What is being asked =
When the word "della" shows up in a line of the records below, copy that line.

[Saved data entries]
*** Block opens ***

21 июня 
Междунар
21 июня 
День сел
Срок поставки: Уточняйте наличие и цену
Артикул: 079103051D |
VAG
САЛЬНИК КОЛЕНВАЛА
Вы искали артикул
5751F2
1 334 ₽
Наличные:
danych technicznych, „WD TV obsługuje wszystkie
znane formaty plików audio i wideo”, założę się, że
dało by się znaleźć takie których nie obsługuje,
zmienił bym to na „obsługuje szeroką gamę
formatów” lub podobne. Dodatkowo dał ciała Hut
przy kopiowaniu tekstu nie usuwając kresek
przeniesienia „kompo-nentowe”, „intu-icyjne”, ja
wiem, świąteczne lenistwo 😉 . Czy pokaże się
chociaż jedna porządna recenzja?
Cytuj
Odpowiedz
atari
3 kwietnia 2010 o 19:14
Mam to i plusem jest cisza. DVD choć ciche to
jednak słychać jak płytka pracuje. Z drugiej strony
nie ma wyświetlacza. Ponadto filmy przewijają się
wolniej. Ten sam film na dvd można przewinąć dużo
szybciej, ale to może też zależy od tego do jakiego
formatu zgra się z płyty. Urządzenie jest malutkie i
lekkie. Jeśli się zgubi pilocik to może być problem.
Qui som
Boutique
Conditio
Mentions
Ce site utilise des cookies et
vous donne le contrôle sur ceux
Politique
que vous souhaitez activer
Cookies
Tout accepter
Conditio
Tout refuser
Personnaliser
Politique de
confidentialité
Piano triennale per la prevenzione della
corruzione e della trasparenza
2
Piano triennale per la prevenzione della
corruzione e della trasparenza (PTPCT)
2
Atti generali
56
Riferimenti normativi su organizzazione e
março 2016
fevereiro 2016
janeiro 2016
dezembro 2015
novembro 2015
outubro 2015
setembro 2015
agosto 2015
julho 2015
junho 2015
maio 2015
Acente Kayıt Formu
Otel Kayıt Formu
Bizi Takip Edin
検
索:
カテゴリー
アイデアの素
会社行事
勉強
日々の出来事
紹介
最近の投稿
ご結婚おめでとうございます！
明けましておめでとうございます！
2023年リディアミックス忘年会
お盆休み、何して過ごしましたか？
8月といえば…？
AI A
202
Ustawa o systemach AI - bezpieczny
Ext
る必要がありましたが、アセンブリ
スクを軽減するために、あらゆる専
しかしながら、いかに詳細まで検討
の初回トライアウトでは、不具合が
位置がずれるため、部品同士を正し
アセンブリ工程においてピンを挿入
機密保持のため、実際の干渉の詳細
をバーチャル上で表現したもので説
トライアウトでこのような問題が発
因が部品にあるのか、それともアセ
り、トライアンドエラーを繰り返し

*** Block closes ***

Task output =
Piano triennale per la prevenzione della
corruzione e della trasparenza
Piano triennale per la prevenzione della
corruzione e della trasparenza (PTPCT)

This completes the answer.